The software-only vendors can control what goes on with their software, but don't have as much control with the hardware they're running on. Despite everyone's best intentions, there's an opportunity for a bit of vendor crossfire between the server vendors and the storage software vendor. I see that as a "cost" that has to be accounted for.
And the open source model? I'm not sure who you're gonna call when you're having a bad storage day, or how responsive they'll be once you get someone on the phone.

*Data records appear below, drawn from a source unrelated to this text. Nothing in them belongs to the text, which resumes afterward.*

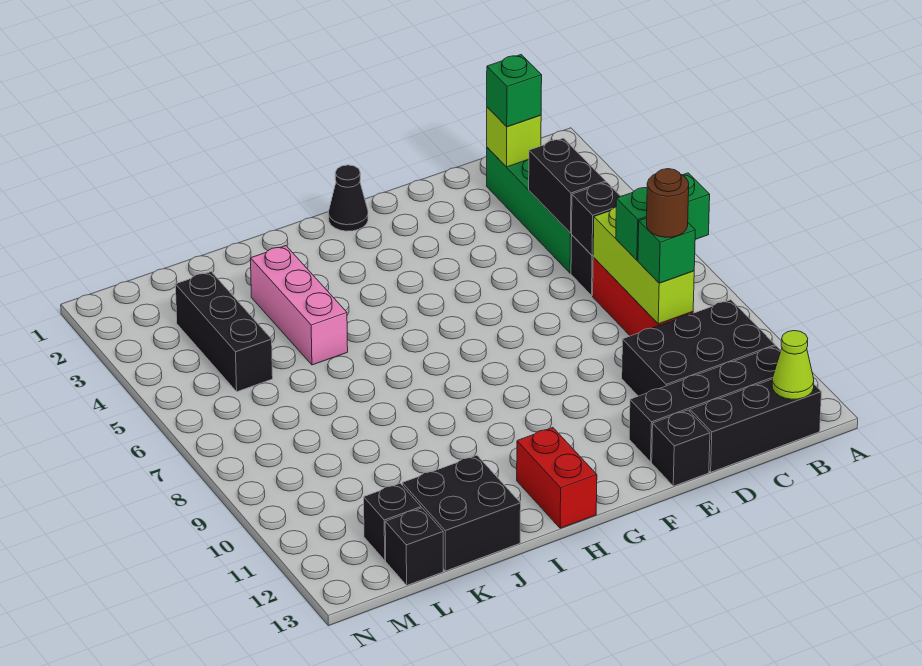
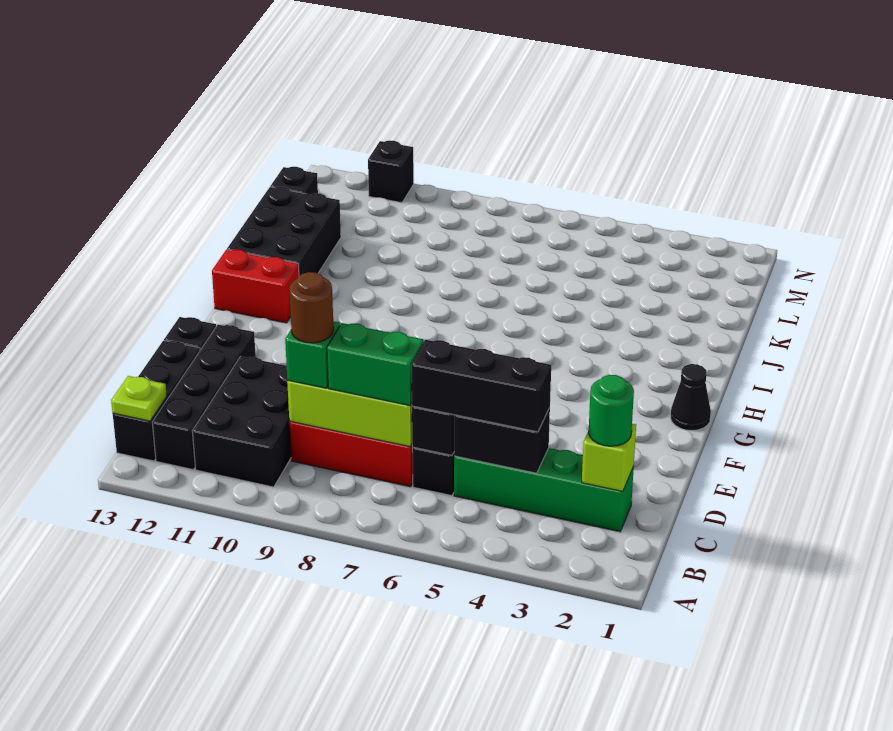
green 1x2 brick [616,173,710,260] -> green 1x2 brick turned to [327,323,423,406]
lime 1x1 cone [772,331,814,399] -> lime 1x1 plate [111,376,167,421]
green 1x1 brick [487,55,542,127] -> green 1x1 round brick [589,375,634,446]
pink 1x3 brick [251,246,348,365] -> none
black 2x2 brick [402,455,521,571] -> black 2x3 brick [227,187,341,276]
black 1x3 brick [175,272,273,392] -> black 1x3 brick moved to [412,340,551,432]
black 1x1 brick [364,483,421,560] -> black 1x1 brick moved to [368,141,414,203]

Sure, there are a few organizations who have very strong technical bench strength on these topics, and are willing to invest some of their cycles making stuff work, or fixing it when it's broken.
But, from where I sit, that's more the exception than the rule.
I really, really struggle with this concept, I do. Here's why:
Anything I use and get comfortable with -- well, I'm "locked in" to a certain degree. If I use a lot of storage software X; well, I'm sorta locked in, aren't I? Or, if I put my servers-as-storage on a three-year lease, I'm kind of locked in, aren't I?
All storage solutions support relatively standard interfaces and protocols. Unless you use certain advanced features, it's pretty easy (data migration aside!) to move from one to the other. And, in the storage array business, customers swap vendors all the time if they feel the need.
Now, imagine I write some custom scripting or interfaces into something like ZFS, well -- I"m locked in to a certain degree, aren't I?
It just strikes me as posturing with little -- if any -- basis in reality.
A Personal Example
I had been casting around for a home storage sharing device for a few years. I fooled around a bit with various Linux combos, even did the Microsoft thing. Way too fiddly for me, and I was spending more time making things work rather than enjoying what the platform could do.
I mentioned earlier that I got one of those LifeLine-based Intel devices, plugged it in, and got on to actually using the darn thing, rather than tinkering around.
Did I end up spending more than if I got very creative with eBay and SourceForge? Of course I did.
But I had better things to do in my spare time.
So, What Does This Mean For The Storage Industry?
We're seeing a new category forming rapidly: do-it-yourself storage. Nothing wrong with that. And I can imagine a few situations where that'd be very interesting to someone.
But, at the same time, I don't think it's going to change much out there. True cost are true costs -- hardware, software and support -- no matter how you re-arrange the buckets. Take something out of one bucket, it often ends up in another bucket. Or you end up worse off than where you started.
So, Why Am I Cringing?
Because we're probably going to hear even more nonsensical blather about this stuff in the coming months.
This particular topic is perfect for people trying to crash the party with a "new idea" (smaller vendors, certain industry pundits and curmudgeons, and so on) that really isn't a new idea at all.
If you think about it, people have been using servers as storage for more than a decade -- think Windows CIFS and NFS as simple examples. So there's nothing really new here -- customers have always had the option to press their servers into duty as shared storage devices.
Maybe they didn't like the performance, or the functionality, or the cost model, or the support model, so -- by and large -- they've been moving away from this approach for quite a while.
Which is why -- by and large -- storage arrays are so popular. They're built and designed to do a specific job, and do it well.
And I don't see this changing anytime soon.